Kerry-Lee Powell’s debut short story collection is about art, reality, the primacy of vision, and identity
Kerry-Lee Powell is a poet and short story writer in Moncton, New Brunswick, who just launched her first collection of short stories, Willem de Kooning’s Paintbrush. She received a Pushcart Prize special mention for her fiction in 2015 and her debut collection of poetry, Inheritance, was nominated for the 2015 Gerald Lampert Memorial Award. Atlantic Books Today had a chance to learn more about the author’s “rapid” rise to success, her latest work and her focus on both poetry and prose.
Your bio shows a bit of a wandering past; how did you end up in Moncton and how has being in Moncton helped or hindered your progress as a writer?
We moved to Moncton because of my partner’s business. I was writing scientific abstracts for the International Atomic Energy Agency at the time and could work from anywhere. My company subsequently lost their contract in Harper’s big reshuffle of scientific resources, and I was then unemployed in a town where I knew basically nobody. I suddenly had a lot of free time on my hands.
I had been writing fiction and poetry on the side, but I was devastated at losing my job, actually crying about it one night, and my partner very kindly went out and bought me a bottle of wine and said something along the lines of “this is the best thing that’s ever happened to you, because now you can just do your real writing.”
I tried to honour his kindness to me by taking myself seriously, showing up at the page, sending stuff out to magazines and competitions, applying for residencies and grants. It was really that moment of taking myself seriously because someone believed in me that got me where I am with my work today. But it wasn’t easy; I had walked away from an earlier writing career because I couldn’t cope with the sense of vulnerability and rejection. It’s a tough business!
Willem de Kooning’s Paintbrush is your fiction debut, but not your first book, as your poetry collection Inheritance came out recently as well. Were you writing fiction and poetry at the same time or do you need to focus exclusively on one?
I’m a very sound-oriented poet, and I think some lines attract me or strike me as belonging more to a poem. A short story tends to develop thematically with me, or as a problem that needs to be solved using a narrative. But really I just feel my way around with lines at first.
Does your ‘poetry mind’ fight your ‘fiction mind’ over great ideas?
I wrote a book of poems related to my father’s death, and it’s not a subject that I really wanted to explore in fiction.
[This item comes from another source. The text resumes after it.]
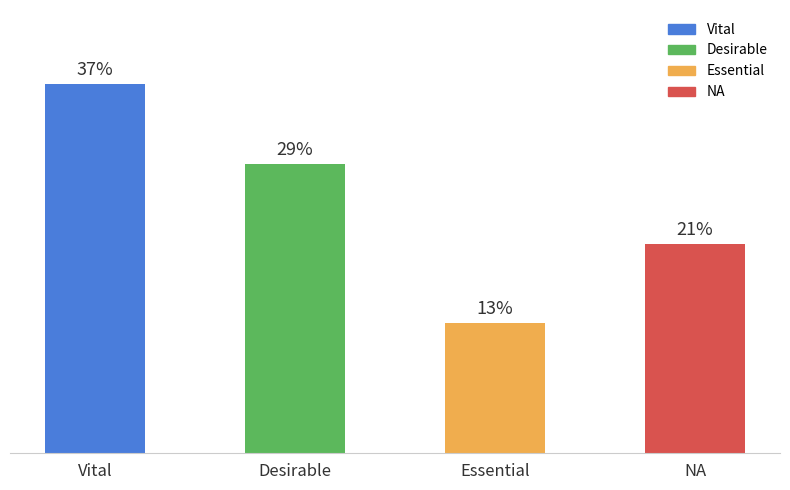

Which has a higher value, Vital or Essential?

Vital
I wonder if it’s because I secretly feel that poetry is a “higher form” the way people discern between “Tragedy” and “Comedy.” I could probably have written a prose account of my father’s suicide, but I can’t imagine any of my short stories as poems.
To some, you seem to have come out of nowhere, picking up prize after prize in a very short period of time (Malahat’s Far Horizons, the WFNB’s Alfred G. Bailey Award, The Boston Review Short Fiction Prize etc), and now two books. Nothing happens overnight. In reality, how long a struggle has it been?
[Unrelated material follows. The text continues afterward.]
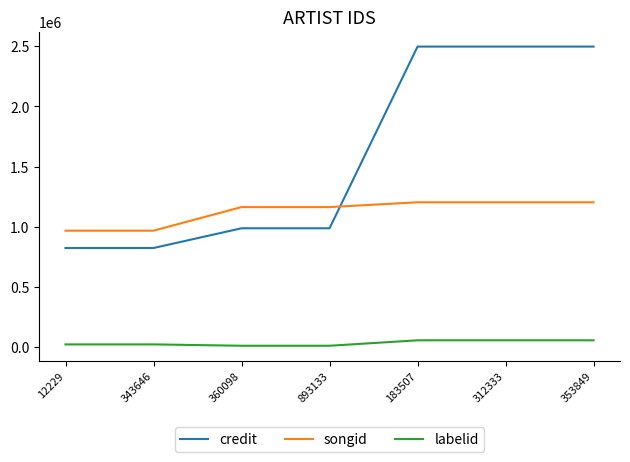

Rank the series by their average value, from lowest to highest.

labelid, songid, credit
As I mentioned earlier, I started out publishing when I was in my twenties, and then gave up after a fairly serious rejection. I was living in the UK at the time, Faber and Faber had been considering me for their first fiction series and I went out and got drunk with sailors (really!) on the day that rejection letter finally came, after a year or so of deliberation.
I turned my back on writing, but it always ate at my conscience and slowly, poem by poem, story by story, crept back into my life. I would write pieces and not send them away, and so I had a bit of a stockpile of work in the beginning that won awards and found its way into magazines like The Spectator and The Boston Review, which makes it look like I had an easy time of it. In fact I’d been struggling for years with a sense of shame and a crippling lack of confidence.
There’s a vivid reality to your stories and it’s no coincidence the book’s title references such an intense, deeply emotional painter. Do the visual arts greatly influence your approaches to writing?
I wanted to say this morning to someone questioning me that it’s a book about reality. It seemed an absurdly general response but I think the book does attempt to ask questions about what constitutes reality.
There’s quite a lot of trauma and violence in this book and I suppose some of the questions that I pose surround issues related to creating works of violence, the kind of amorality that we confront with visual works and the primacy of vision in our lived experience.
There are also quite a few characters who struggle with their identity and who have substance abuse problems. Bars are very interesting settings – full of people who don masks, slip in and out of loosely inhabited identities, and for whom identity is often problematic or fractured, whose vision of themselves and others is blurred.
I find this, as a writer, extremely interesting.
What are you working on now?
I am writing a novel about a tall ship!